Since rat models have been routinely used for investigating the initial mechanical causes of mTBI, the characterization of mechanical properties of rat brain tissue must be improved. Brain tissue is composed of water and solid phases so that the mechanical properties of rat brain tissue are strongly influenced by the high water content of the tissue and its flow within the tissue under internal pressure induced by a mechanical load.

Confined compression tests, that enforce uniaxial fluid flow, investigate the uniaxial compressive large deformation mechanical response seen in impact injuries and the solid-fluid interaction within the tissue. The experiments aim to elucidate the role of the intercellular fluid between neurons and glia in mTBI. To deal with the small size of a rat brain and to obtain local information, small specimens are excised, especially focusing on tissue surrounding the hippocampus, which other studies have shown to be particularly susceptible to injury.
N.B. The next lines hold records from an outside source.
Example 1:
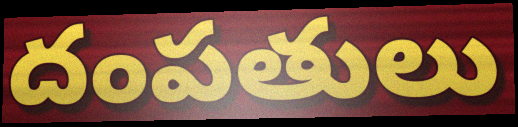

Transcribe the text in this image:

దంపతులు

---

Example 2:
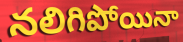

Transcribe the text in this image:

నలిగిపోయినా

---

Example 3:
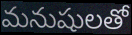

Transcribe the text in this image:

మనుషులతో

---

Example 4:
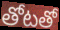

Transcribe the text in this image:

తోటతో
We have shown that compressive loading, such as due to a shock wave, can damage brain tissue at much lower strains than previously reported. At slow and moderate compressive strain rates, the interstitial fluid carries most of the load until the tissue is sufficiently damaged to permit fluid flow. The constant strain rate stress-strain curves at slow and moderate strain rates reach a stress peak at strains lower than 20%, indicating damage, and the peak magnitude shows a statistically significant dependence on strain rate. An increase in permeability corresponds to softening, and an estimate of permeability suggests it depends on strain rate and as well as on strain. In particular, we hypothesize that intercellular fluid flow in the tissue is the immediate cause of tissue damage by rearranging substructures such as axonal tracts as the applied load opens passageways for fluid transport.
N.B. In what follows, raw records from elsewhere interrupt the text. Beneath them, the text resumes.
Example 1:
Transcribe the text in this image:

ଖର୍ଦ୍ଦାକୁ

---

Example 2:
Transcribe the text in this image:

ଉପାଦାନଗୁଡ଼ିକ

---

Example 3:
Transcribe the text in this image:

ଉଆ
Tests that combine compression and translational shear investigate the tissue large deformation response to the longitudinal and shear components of a pressure wave seen in blast injuries. Translational shear is employed because it is a more likely loading of the brain than rotational shear. The interaction of compression and translational shear involves the intercellular fluid carrying load and therefore applying a local force to the solid component of the tissue that can result in damage.
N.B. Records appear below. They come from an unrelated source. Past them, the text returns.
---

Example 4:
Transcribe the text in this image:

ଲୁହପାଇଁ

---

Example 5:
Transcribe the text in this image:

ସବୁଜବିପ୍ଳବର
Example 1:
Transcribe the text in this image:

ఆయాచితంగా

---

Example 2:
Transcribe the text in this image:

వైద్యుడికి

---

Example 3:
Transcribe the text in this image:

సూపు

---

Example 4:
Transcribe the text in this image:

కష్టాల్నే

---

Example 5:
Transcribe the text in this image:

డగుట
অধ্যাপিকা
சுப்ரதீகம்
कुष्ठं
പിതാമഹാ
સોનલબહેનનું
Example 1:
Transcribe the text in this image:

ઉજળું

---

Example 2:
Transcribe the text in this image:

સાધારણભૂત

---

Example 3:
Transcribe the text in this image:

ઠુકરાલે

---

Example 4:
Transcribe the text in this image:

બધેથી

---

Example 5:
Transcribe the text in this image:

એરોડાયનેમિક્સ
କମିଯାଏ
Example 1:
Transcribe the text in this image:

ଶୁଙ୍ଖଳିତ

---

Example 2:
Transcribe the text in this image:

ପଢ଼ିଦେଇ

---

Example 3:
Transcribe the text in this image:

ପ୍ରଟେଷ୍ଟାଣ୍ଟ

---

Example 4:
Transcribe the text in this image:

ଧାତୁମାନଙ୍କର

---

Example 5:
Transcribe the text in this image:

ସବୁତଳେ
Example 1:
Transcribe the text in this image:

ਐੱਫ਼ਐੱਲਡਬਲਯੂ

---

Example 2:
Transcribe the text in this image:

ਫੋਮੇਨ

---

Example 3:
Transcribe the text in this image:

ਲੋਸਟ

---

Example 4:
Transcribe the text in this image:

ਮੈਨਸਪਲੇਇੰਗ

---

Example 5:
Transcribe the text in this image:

In constant deformation rate tests up to a 40% translational strain with a normal compressive deformation of 20% of the thickness, no damage from the shear deformation is visible externally, but the translational strain versus stress curves indicate internal damage. The tests at constant strain rates of 0.001, 1, and 100/s show a peak similar to that observed in confined compression. Translational strain at the peak is a statistically significant function of rate but the peak stress magnitude is not. The rate-dependence of the strain at which the peak occurs is more likely a response to the shear and may indicate the strain at which shear damage occurs. Again, the shear damage to the solid component allows the internal fluid to redistribute so that it carries lower load at deformations after the peak is reached.

Translational Shear Fixture for 6x6x3 mm Specimens

The Haslach nonlinear viscoelastic (HNV) mathematical model predicts the observed peaks and the coefficients identify appropriate measures of damage. A newly developed unsteady biphasic model, which must also have a damage parameter, is employed to represent the solid-fluid interaction.